Documentation read from 04/17/2019 22:07:27 version of /vol/public-pseed/FIGdisk/FIG/bin/svr_representative_sequences.
usage: representative_sequences [ opts ] [ rep_seqs_0 ] < new_seqs > rep_seqs
-a - number of threads used by blastall (D=2) -b - order input sequences by size (long to short) -c cluster_type - behavior of clustering algorithm (0 or 1, D=1) -d seq_clust_dir - directory for files of clustered sequencees -f id_clust_file - file with one line per cluster, listing its ids -g keep_gid_list - list of genome IDs to keep -i keep_id_list - list of sequence IDs to keep -l log_file - real-time record of clustering, one line per seq -m measure_of_sim - measure of similarity to use: identity_fraction (default), positive_fraction (proteins only), or score_per_position (0-2 bits) -s similarity - similarity required to be clustered (D = 0.8) Sequences are clustered, with one representative sequence reported for each cluster. rep_seqs_0 is an optional file of sequences to be assigned to unique clusters, regardless of their similarities. Each new sequence is added to the cluster with the most similar representative sequence, or, if its similarity to any existing representative is less than 'similarity', it becomes the representative of a new cluster. With the -d option, each cluster of sequences is written to a distinct file in the specified directory. With the -f option, for each cluster, a tab-separated list of ids is written to the specified file. With the -l option, the id of each sequence analyzed is written to the log file, followed by the id of the sequence that represents it (when appropriate). cluster_type 0 is the original method, which has only the representative for each group in the blast database. This can randomly segregate distant members of groups, regardless of the placement of other very similar sequences. cluster_type 1 adds more diverse representatives of a group in the blast database. This is slightly more expensive, but is much less likely to split close relatives into different groups.
Number of threads used by blastall (D=2)
order input sequences by size (long to short)
behavior of clustering algorithm (0 or 1, D=1)

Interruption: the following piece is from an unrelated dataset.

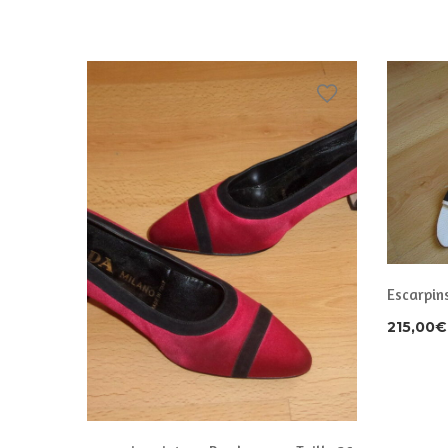
Escarpin
215,00
€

cluster_type 0 is the original method, which has only the representative for each group in the blast database. This can randomly segregate distant members of groups, regardless of the placement of other very similar sequences.
cluster_type 1 adds more diverse representatives of a group in the blast database. This is slightly more expensive, but is much less likely to split close relatives into different groups.
With the -d option, each cluster of sequences is written to a distinct file in the specified directory.
With the -f option, for each cluster, a tab-separated list of ids is written to the specified file.
The file specified contains lines beginning with a genome ID. Any IDs for these genomes are always kept.
The specified file contains lines, each of which is a list of comma-separated FIG IDs. Sequences with these IDs are always kept.
This is used to see the details of the clustering process. We doubt that most users should find it necessary.
Sequences are removed if there similarity to a "kept" sequence exceeds a specified threshold (see -similarity below)
The possible measures of similarity that you can specify are as follows:
identity_fraction (default), positive_fraction (proteins only), or score_per_position (0-2 bits)
The similarity threshhold used to determine when sequences are deleted (but represented by a kept sequence).
You have the option of reading all of the sequences from STDIN, but you can also specify a set of files as arguments on the command line. All of these files (plus STDIN) are sources for the input sequences.
The set of retained sequences is written to STDOUT. Which sequences are represented by each retained sequence can be determined by the output indicated in -f (a file of grouped sequences, one group per line) or in -d (a directory in which each file represents a single group).